#### [ПОСТАВЛЕННАЯ ЗАДАЧА]
Ответьте на вопросы по цитируемому отрывку:
1. На каком самолете Черчилль вылетел в Париж 16 мая?
2. Что чиновники подвозили к костру и бросали в огонь?
3. По каким дорогам покидали столицу жители?

#### [ЦИТИРУЕМЫЙ ОТРЫВОК]

=======

Дюнкерк — страница 6 из 29

16 мая Черчилль вылетел в Париж на «фламинго» – одном из трех правительственных пассажирских самолетов. Во время заседания французских и английских политических и военных руководителей в саду министерства иностранных дел горел гигантский костер. Черчилль мрачно наблюдал из окна посольства, как чиновники на тачках подвозили к костру архивы и бросали их в огонь. Дым от горящих документов разлетался по Парижу, а вслед за ним распространялся панический слух, что министерство горит, а здание уже занято немецкими парашютистами. Жители покидали столицу, забив все дороги, ведущие на юг.

=======

#### [ПРЕДСТАВЛЕННЫЕ ДАННЫЕ]
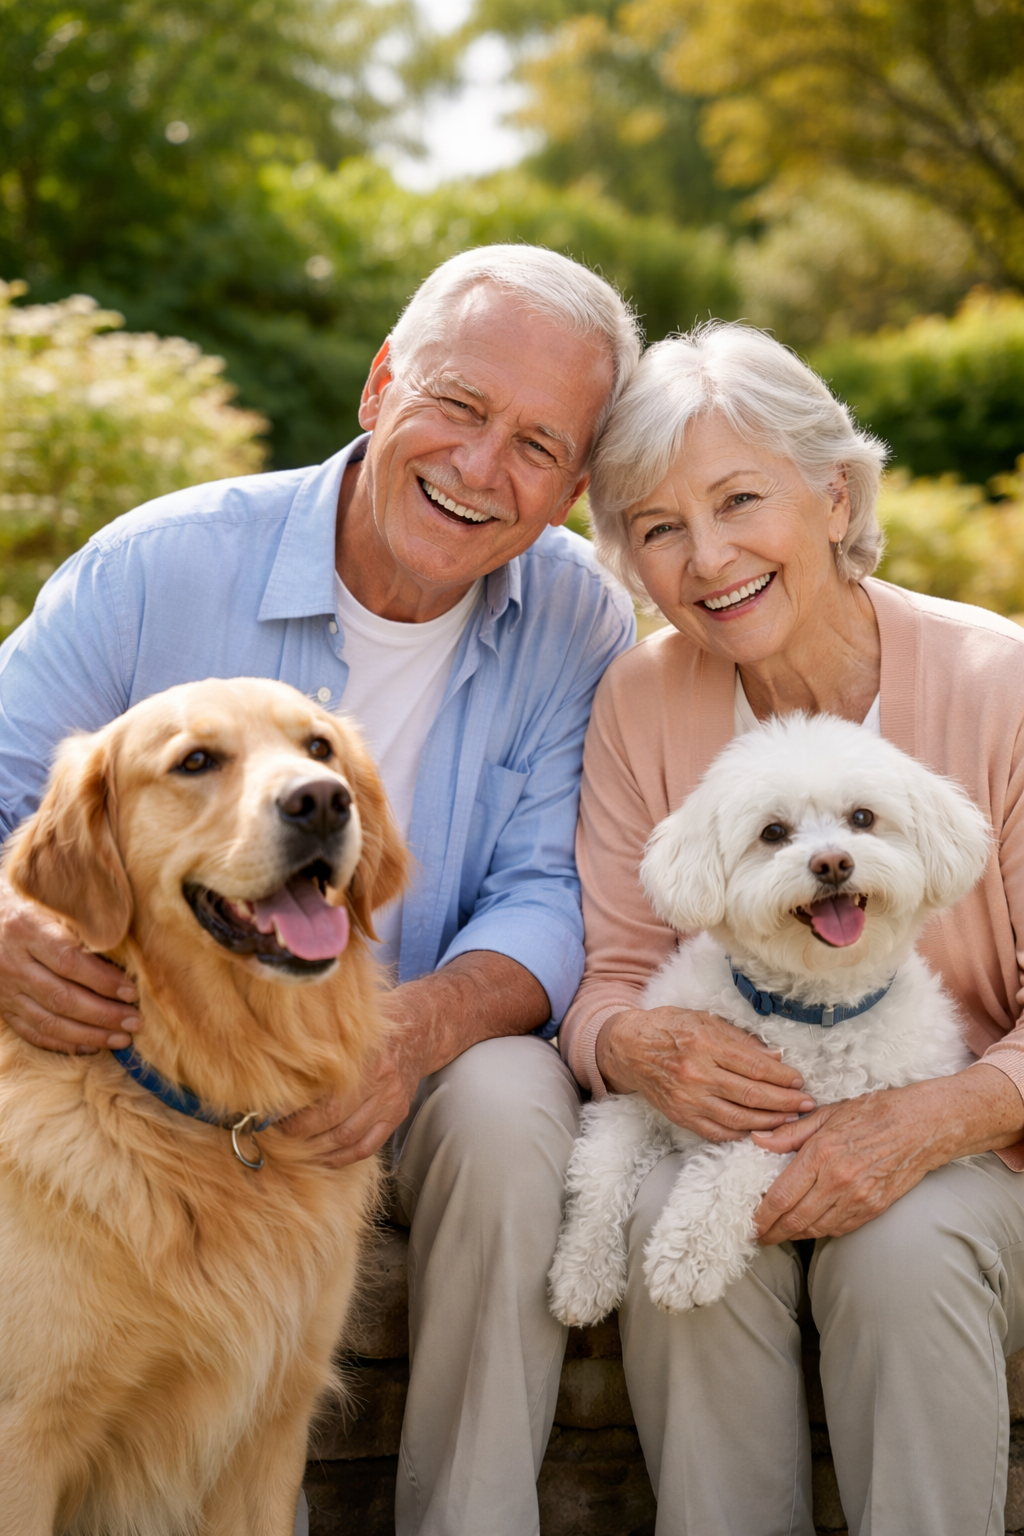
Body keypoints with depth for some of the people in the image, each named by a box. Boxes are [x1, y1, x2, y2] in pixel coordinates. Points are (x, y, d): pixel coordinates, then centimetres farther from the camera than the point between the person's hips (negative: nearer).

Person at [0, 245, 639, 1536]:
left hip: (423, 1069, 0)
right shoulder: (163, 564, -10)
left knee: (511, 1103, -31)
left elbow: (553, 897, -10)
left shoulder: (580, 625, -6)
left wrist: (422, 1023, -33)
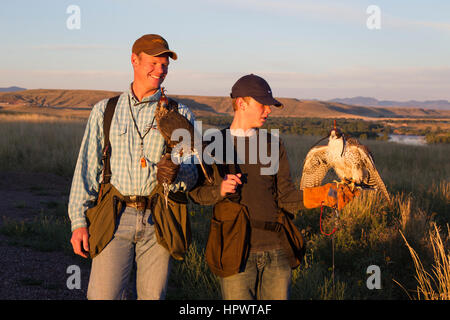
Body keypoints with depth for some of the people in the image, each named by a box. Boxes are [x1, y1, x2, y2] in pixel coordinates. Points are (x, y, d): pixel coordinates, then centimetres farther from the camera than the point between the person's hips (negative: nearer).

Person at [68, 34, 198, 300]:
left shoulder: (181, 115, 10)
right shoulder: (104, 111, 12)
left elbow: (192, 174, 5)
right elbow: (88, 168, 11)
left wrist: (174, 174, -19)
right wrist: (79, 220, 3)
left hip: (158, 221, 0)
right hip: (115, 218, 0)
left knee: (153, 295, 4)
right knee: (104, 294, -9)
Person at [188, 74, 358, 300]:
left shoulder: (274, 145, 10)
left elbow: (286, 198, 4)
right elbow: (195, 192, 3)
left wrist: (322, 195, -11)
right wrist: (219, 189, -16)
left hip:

=======

#### [ОТВЕТ]
1. На «фламинго», одном из трех правительственных пассажирских самолетов.
2. Архивы.
3. По дорогам, ведущим на юг.